- Input records
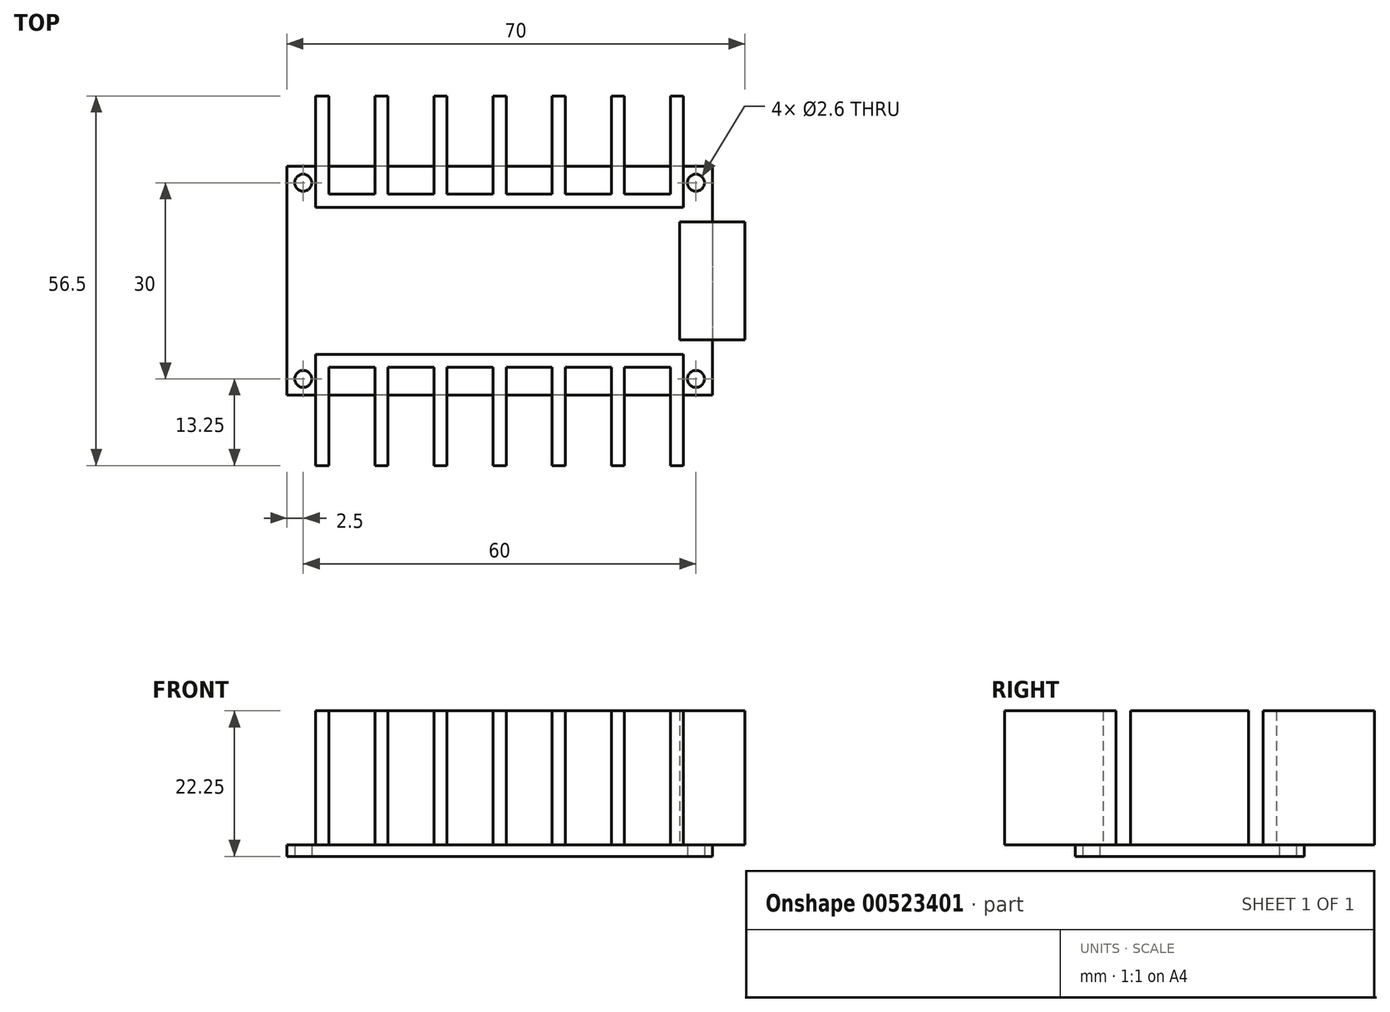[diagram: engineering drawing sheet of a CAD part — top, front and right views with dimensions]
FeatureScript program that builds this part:
annotation { "Feature Type Name" : "Feature", "Feature Type Description" : "" }
export const myFeature = defineFeature(function(context is Context, id is Id, definition is map)
    precondition{}
    {
        {
            var Q0;
            Q0=qCreatedBy(makeId("Top.planeOp"),FACE);
            var sketch = newSketch(context, id + "F0", { "sketchPlane" : qUnion([Q0])});
            skLineSegment(sketch, "E0.bottom", {"start": v(32.5, 17.5) * mm, "end": v(-32.5, 17.5) * mm});
            skLineSegment(sketch, "E0.top", {"start": v(32.5, -17.5) * mm, "end": v(-32.5, -17.5) * mm});
            skLineSegment(sketch, "E0.left", {"start": v(32.5, 17.5) * mm, "end": v(32.5, -17.5) * mm});
            skLineSegment(sketch, "E0.right", {"start": v(-32.5, 17.5) * mm, "end": v(-32.5, -17.5) * mm});
            skPoint(sketch, "E0.middle", {"position": v(0, 0) * mm});
            skCircle(sketch, "E1", {"center": v(-30, 15) * mm, "radius": 1.3 * mm});
            skCircle(sketch, "E2", {"center": v(30, 15) * mm, "radius": 1.3 * mm});
            skCircle(sketch, "E3", {"center": v(-30, -15) * mm, "radius": 1.3 * mm});
            skCircle(sketch, "E4", {"center": v(30, -15) * mm, "radius": 1.3 * mm});
            skLineSegment(sketch, "E5", {"start": v(-30, 15) * mm, "end": v(30, 15) * mm, "construction": true});
            skLineSegment(sketch, "E6", {"start": v(30, -15) * mm, "end": v(-30, -15) * mm, "construction": true});
            skLineSegment(sketch, "E7", {"start": v(-30, 15) * mm, "end": v(-30, -15) * mm, "construction": true});
            skLineSegment(sketch, "E8", {"start": v(30, 15) * mm, "end": v(30, -15) * mm, "construction": true});
            skLineSegment(sketch, "E9", {"start": v(0, -15) * mm, "end": v(0, -17.5) * mm, "construction": true});
            skLineSegment(sketch, "E10", {"start": v(0, 17.5) * mm, "end": v(0, 15) * mm, "construction": true});
            skLineSegment(sketch, "E11", {"start": v(-32.5, 0) * mm, "end": v(-30, 0) * mm, "construction": true});
            skLineSegment(sketch, "E12", {"start": v(30, 0) * mm, "end": v(32.5, 0) * mm, "construction": true});
            skSolve(sketch);
        }
        {
            var Q0;
            Q0 = qSketchRegion(id + "F0", true);
            extrude(context, id + "F1", {"entities" : qUnion([Q0]), "depth" : 1.75 * mm, "offsetDistance" : 25 * mm});
        }
        {
            var Q0;
            Q0=makeQuery(id+"F1.opExtrude","CAP_FACE",FACE,{"disambiguationData":[OSD([sQuery(id+"F0.wireOp",EDGE,"E0.bottom"),sQuery(id+"F0.wireOp",EDGE,"E0.top"),sQuery(id+"F0.wireOp",EDGE,"E0.left"),sQuery(id+"F0.wireOp",EDGE,"E0.right"),sQuery(id+"F0.wireOp",EDGE,"E1"),sQuery(id+"F0.wireOp",EDGE,"E2"),sQuery(id+"F0.wireOp",EDGE,"E3"),sQuery(id+"F0.wireOp",EDGE,"E4")])],"isStart":false});
            var sketch = newSketch(context, id + "F2", { "sketchPlane" : qUnion([Q0])});
            skLineSegment(sketch, "E13", {"start": v(-12.02, 0) * mm, "end": v(12.3, 0) * mm, "construction": true});
            skLineSegment(sketch, "E14.bottom", {"start": v(-28.1, 28.25) * mm, "end": v(-26.1, 28.25) * mm});
            skLineSegment(sketch, "E14.top", {"start": v(-28.1, 13.25) * mm, "end": v(-26.1, 13.25) * mm});
            skLineSegment(sketch, "E14.left", {"start": v(-28.1, 28.25) * mm, "end": v(-28.1, 13.25) * mm});
            skLineSegment(sketch, "E14.right", {"start": v(-26.1, 28.25) * mm, "end": v(-26.1, 13.25) * mm});
            skLineSegment(sketch, "E15.bottom", {"start": v(-10.03, 28.25) * mm, "end": v(-8.03, 28.25) * mm});
            skLineSegment(sketch, "E15.top", {"start": v(-10.03, 13.25) * mm, "end": v(-8.03, 13.25) * mm});
            skLineSegment(sketch, "E15.left", {"start": v(-10.03, 28.25) * mm, "end": v(-10.03, 13.25) * mm});
            skLineSegment(sketch, "E15.right", {"start": v(-8.03, 28.25) * mm, "end": v(-8.03, 13.25) * mm});
            skLineSegment(sketch, "E16.bottom", {"start": v(17.07, 28.25) * mm, "end": v(19.07, 28.25) * mm});
            skLineSegment(sketch, "E16.top", {"start": v(17.07, 13.25) * mm, "end": v(19.07, 13.25) * mm});
            skLineSegment(sketch, "E16.left", {"start": v(17.07, 28.25) * mm, "end": v(17.07, 13.25) * mm});
            skLineSegment(sketch, "E16.right", {"start": v(19.07, 28.25) * mm, "end": v(19.07, 13.25) * mm});
            skLineSegment(sketch, "E17.bottom", {"start": v(1, 28.25) * mm, "end": v(-1, 28.25) * mm});
            skLineSegment(sketch, "E17.top", {"start": v(1, 13.25) * mm, "end": v(-1, 13.25) * mm});
            skLineSegment(sketch, "E17.left", {"start": v(1, 28.25) * mm, "end": v(1, 13.25) * mm});
            skLineSegment(sketch, "E17.right", {"start": v(-1, 28.25) * mm, "end": v(-1, 13.25) * mm});
            skLineSegment(sketch, "E18.bottom", {"start": v(-19.07, 13.25) * mm, "end": v(-17.07, 13.25) * mm});
            skLineSegment(sketch, "E18.top", {"start": v(-19.07, 28.25) * mm, "end": v(-17.07, 28.25) * mm});
            skLineSegment(sketch, "E18.left", {"start": v(-19.07, 13.25) * mm, "end": v(-19.07, 28.25) * mm});
            skLineSegment(sketch, "E18.right", {"start": v(-17.07, 13.25) * mm, "end": v(-17.07, 28.25) * mm});
            skLineSegment(sketch, "E19.bottom", {"start": v(8.03, 13.25) * mm, "end": v(10.03, 13.25) * mm});
            skLineSegment(sketch, "E19.top", {"start": v(8.03, 28.25) * mm, "end": v(10.03, 28.25) * mm});
            skLineSegment(sketch, "E19.left", {"start": v(8.03, 13.25) * mm, "end": v(8.03, 28.25) * mm});
            skLineSegment(sketch, "E19.right", {"start": v(10.03, 13.25) * mm, "end": v(10.03, 28.25) * mm});
            skLineSegment(sketch, "E20.bottom", {"start": v(26.1, 28.25) * mm, "end": v(28.1, 28.25) * mm});
            skLineSegment(sketch, "E20.top", {"start": v(26.1, 13.25) * mm, "end": v(28.1, 13.25) * mm});
            skLineSegment(sketch, "E20.left", {"start": v(26.1, 28.25) * mm, "end": v(26.1, 13.25) * mm});
            skLineSegment(sketch, "E20.right", {"start": v(28.1, 28.25) * mm, "end": v(28.1, 13.25) * mm});
            skLineSegment(sketch, "E21.bottom", {"start": v(-28.1, 13.25) * mm, "end": v(28.1, 13.25) * mm});
            skLineSegment(sketch, "E21.top", {"start": v(-28.1, 11.25) * mm, "end": v(28.1, 11.25) * mm});
            skLineSegment(sketch, "E21.left", {"start": v(-28.1, 13.25) * mm, "end": v(-28.1, 11.25) * mm});
            skLineSegment(sketch, "E21.right", {"start": v(28.1, 13.25) * mm, "end": v(28.1, 11.25) * mm});
            skPoint(sketch, "E22", {"position": v(0, 11.25) * mm});
            skLineSegment(sketch, "E23", {"start": v(-26.1, 28.25) * mm, "end": v(-19.07, 28.25) * mm, "construction": true});
            skLineSegment(sketch, "E24", {"start": v(-17.07, 28.25) * mm, "end": v(-10.03, 28.25) * mm, "construction": true});
            skLineSegment(sketch, "E25", {"start": v(-8.03, 28.25) * mm, "end": v(-1, 28.25) * mm, "construction": true});
            skLineSegment(sketch, "E26", {"start": v(1, 28.25) * mm, "end": v(8.03, 28.25) * mm, "construction": true});
            skLineSegment(sketch, "E27", {"start": v(10.03, 28.25) * mm, "end": v(17.07, 28.25) * mm, "construction": true});
            skLineSegment(sketch, "E28", {"start": v(19.07, 28.25) * mm, "end": v(26.1, 28.25) * mm, "construction": true});
            skLineSegment(sketch, "E29.MirrorCS", {"start": v(-10.03, -28.25) * mm, "end": v(-10.03, -13.25) * mm});
            skLineSegment(sketch, "E30.MirrorCS", {"start": v(-19.07, -13.25) * mm, "end": v(-19.07, -28.25) * mm});
            skLineSegment(sketch, "E31.MirrorCS", {"start": v(28.1, -13.25) * mm, "end": v(28.1, -11.25) * mm});
            skLineSegment(sketch, "E32.MirrorCS", {"start": v(10.03, -28.25) * mm, "end": v(17.07, -28.25) * mm, "construction": true});
            skLineSegment(sketch, "E33.MirrorCS", {"start": v(-8.03, -28.25) * mm, "end": v(-1, -28.25) * mm, "construction": true});
            skLineSegment(sketch, "E34.MirrorCS", {"start": v(-1, -28.25) * mm, "end": v(-1, -13.25) * mm});
            skLineSegment(sketch, "E35.MirrorCS", {"start": v(26.1, -28.25) * mm, "end": v(26.1, -13.25) * mm});
            skLineSegment(sketch, "E36.MirrorCS", {"start": v(-26.1, -28.25) * mm, "end": v(-26.1, -13.25) * mm});
            skLineSegment(sketch, "E37.MirrorCS", {"start": v(1, -13.25) * mm, "end": v(-1, -13.25) * mm});
            skLineSegment(sketch, "E38.MirrorCS", {"start": v(17.07, -28.25) * mm, "end": v(19.07, -28.25) * mm});
            skLineSegment(sketch, "E39.MirrorCS", {"start": v(-17.07, -13.25) * mm, "end": v(-17.07, -28.25) * mm});
            skLineSegment(sketch, "E40.MirrorCS", {"start": v(-26.1, -28.25) * mm, "end": v(-19.07, -28.25) * mm, "construction": true});
            skLineSegment(sketch, "E41.MirrorCS", {"start": v(-10.03, -13.25) * mm, "end": v(-8.03, -13.25) * mm});
            skLineSegment(sketch, "E42.MirrorCS", {"start": v(-28.1, -13.25) * mm, "end": v(-26.1, -13.25) * mm});
            skLineSegment(sketch, "E43.MirrorCS", {"start": v(26.1, -13.25) * mm, "end": v(28.1, -13.25) * mm});
            skLineSegment(sketch, "E44.MirrorCS", {"start": v(-28.1, -11.25) * mm, "end": v(28.1, -11.25) * mm});
            skLineSegment(sketch, "E45.MirrorCS", {"start": v(-28.1, -28.25) * mm, "end": v(-26.1, -28.25) * mm});
            skLineSegment(sketch, "E46.MirrorCS", {"start": v(1, -28.25) * mm, "end": v(1, -13.25) * mm});
            skLineSegment(sketch, "E47.MirrorCS", {"start": v(8.03, -13.25) * mm, "end": v(10.03, -13.25) * mm});
            skLineSegment(sketch, "E48.MirrorCS", {"start": v(17.07, -13.25) * mm, "end": v(19.07, -13.25) * mm});
            skLineSegment(sketch, "E49.MirrorCS", {"start": v(-8.03, -28.25) * mm, "end": v(-8.03, -13.25) * mm});
            skLineSegment(sketch, "E50.MirrorCS", {"start": v(-28.1, -13.25) * mm, "end": v(28.1, -13.25) * mm});
            skLineSegment(sketch, "E51.MirrorCS", {"start": v(1, -28.25) * mm, "end": v(8.03, -28.25) * mm, "construction": true});
            skLineSegment(sketch, "E52.MirrorCS", {"start": v(8.03, -28.25) * mm, "end": v(10.03, -28.25) * mm});
            skLineSegment(sketch, "E53.MirrorCS", {"start": v(-28.1, -13.25) * mm, "end": v(-28.1, -11.25) * mm});
            skLineSegment(sketch, "E54.MirrorCS", {"start": v(-19.07, -28.25) * mm, "end": v(-17.07, -28.25) * mm});
            skLineSegment(sketch, "E55.MirrorCS", {"start": v(-17.07, -28.25) * mm, "end": v(-10.03, -28.25) * mm, "construction": true});
            skLineSegment(sketch, "E56.MirrorCS", {"start": v(-10.03, -28.25) * mm, "end": v(-8.03, -28.25) * mm});
            skLineSegment(sketch, "E57.MirrorCS", {"start": v(1, -28.25) * mm, "end": v(-1, -28.25) * mm});
            skPoint(sketch, "E58.MirrorP", {"position": v(0, -11.25) * mm});
            skLineSegment(sketch, "E59.MirrorCS", {"start": v(19.07, -28.25) * mm, "end": v(26.1, -28.25) * mm, "construction": true});
            skLineSegment(sketch, "E60.MirrorCS", {"start": v(19.07, -28.25) * mm, "end": v(19.07, -13.25) * mm});
            skLineSegment(sketch, "E61.MirrorCS", {"start": v(26.1, -28.25) * mm, "end": v(28.1, -28.25) * mm});
            skLineSegment(sketch, "E62.MirrorCS", {"start": v(8.03, -13.25) * mm, "end": v(8.03, -28.25) * mm});
            skLineSegment(sketch, "E63.MirrorCS", {"start": v(17.07, -28.25) * mm, "end": v(17.07, -13.25) * mm});
            skLineSegment(sketch, "E64.MirrorCS", {"start": v(28.1, -28.25) * mm, "end": v(28.1, -13.25) * mm});
            skLineSegment(sketch, "E65.MirrorCS", {"start": v(10.03, -13.25) * mm, "end": v(10.03, -28.25) * mm});
            skLineSegment(sketch, "E66.MirrorCS", {"start": v(-19.07, -13.25) * mm, "end": v(-17.07, -13.25) * mm});
            skLineSegment(sketch, "E67.MirrorCS", {"start": v(-28.1, -28.25) * mm, "end": v(-28.1, -13.25) * mm});
            skSolve(sketch);
        }
        {
            var Q0;
            Q0 = qSketchRegion(id + "F2", true);
            extrude(context, id + "F3", {"entities" : qUnion([Q0]), "operationType" : NewBodyOperationType.ADD, "depth" : 20.5 * mm, "offsetDistance" : 25 * mm});
        }
        {
            var Q0;
            {var subQ5=sQuery(id+"F0.wireOp",EDGE,"E0.right");var subQ6=sQuery(id+"F0.wireOp",EDGE,"E4");var subQ9=sQuery(id+"F0.wireOp",EDGE,"E3");var subQ10=sQuery(id+"F0.wireOp",EDGE,"E2");var subQ11=sQuery(id+"F0.wireOp",EDGE,"E1");var subQ12=sQuery(id+"F0.wireOp",EDGE,"E0.bottom");var subQ13=sQuery(id+"F0.wireOp",EDGE,"E0.top");var subQ14=sQuery(id+"F0.wireOp",EDGE,"E0.left");Q0=makeQuery(id+"F3.boolean.opBoolean","SPLIT",FACE,{"disambiguationData":[TD([makeQuery(id+"F1.opExtrude","SWEPT_FACE",FACE,{"disambiguationData":[OSD([subQ14])]})])],"derivedFrom":makeQuery(id+"F1.opExtrude","CAP_FACE",FACE,{"disambiguationData":[OSD([subQ12,subQ13,subQ14,subQ5,subQ11,subQ10,subQ9,subQ6])],"isStart":false})});}
            var sketch = newSketch(context, id + "F4", { "sketchPlane" : qUnion([Q0])});
            skLineSegment(sketch, "E68.bottom", {"start": v(37.5, 9) * mm, "end": v(27.5, 9) * mm});
            skLineSegment(sketch, "E68.top", {"start": v(37.5, -9) * mm, "end": v(27.5, -9) * mm});
            skLineSegment(sketch, "E68.left", {"start": v(37.5, 9) * mm, "end": v(37.5, -9) * mm});
            skLineSegment(sketch, "E68.right", {"start": v(27.5, 9) * mm, "end": v(27.5, -9) * mm});
            skPoint(sketch, "E68.middle", {"position": v(32.5, 0) * mm});
            skSolve(sketch);
        }
        {
            var Q0;
            Q0 = qSketchRegion(id + "F4", true);
            var Q1;
            Q1=makeQuery(id+"F3.opExtrude","CAP_FACE",FACE,{"disambiguationData":[OSD([sQuery(id+"F2.wireOp",EDGE,"E14.bottom"),sQuery(id+"F2.wireOp",EDGE,"E14.left"),sQuery(id+"F2.wireOp",EDGE,"E14.right"),sQuery(id+"F2.wireOp",EDGE,"E15.bottom"),sQuery(id+"F2.wireOp",EDGE,"E15.left"),sQuery(id+"F2.wireOp",EDGE,"E15.right"),sQuery(id+"F2.wireOp",EDGE,"E16.bottom"),sQuery(id+"F2.wireOp",EDGE,"E16.left"),sQuery(id+"F2.wireOp",EDGE,"E16.right"),sQuery(id+"F2.wireOp",EDGE,"E17.bottom"),sQuery(id+"F2.wireOp",EDGE,"E17.left"),sQuery(id+"F2.wireOp",EDGE,"E17.right"),sQuery(id+"F2.wireOp",EDGE,"E18.top"),sQuery(id+"F2.wireOp",EDGE,"E18.left"),sQuery(id+"F2.wireOp",EDGE,"E18.right"),sQuery(id+"F2.wireOp",EDGE,"E19.top"),sQuery(id+"F2.wireOp",EDGE,"E19.left"),sQuery(id+"F2.wireOp",EDGE,"E19.right"),sQuery(id+"F2.wireOp",EDGE,"E20.bottom"),sQuery(id+"F2.wireOp",EDGE,"E20.left"),sQuery(id+"F2.wireOp",EDGE,"E20.right"),sQuery(id+"F2.wireOp",EDGE,"E21.bottom"),sQuery(id+"F2.wireOp",EDGE,"E21.top"),sQuery(id+"F2.wireOp",EDGE,"E21.left"),sQuery(id+"F2.wireOp",EDGE,"E21.right")])],"isStart":false});
            extrude(context, id + "F5", {"entities" : qUnion([Q0]), "operationType" : NewBodyOperationType.ADD, "endBound" : BoundingType.UP_TO_SURFACE, "depth" : 25 * mm, "endBoundEntityFace" : qUnion([Q1]), "offsetDistance" : 25 * mm});
        }
    });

- Task brief
Select each line of the entries above that contains the string "position".

- Worked answer
            skPoint(sketch, "E0.middle", {"position": v(0, 0) * mm});
            skPoint(sketch, "E22", {"position": v(0, 11.25) * mm});
            skPoint(sketch, "E58.MirrorP", {"position": v(0, -11.25) * mm});
            skPoint(sketch, "E68.middle", {"position": v(32.5, 0) * mm});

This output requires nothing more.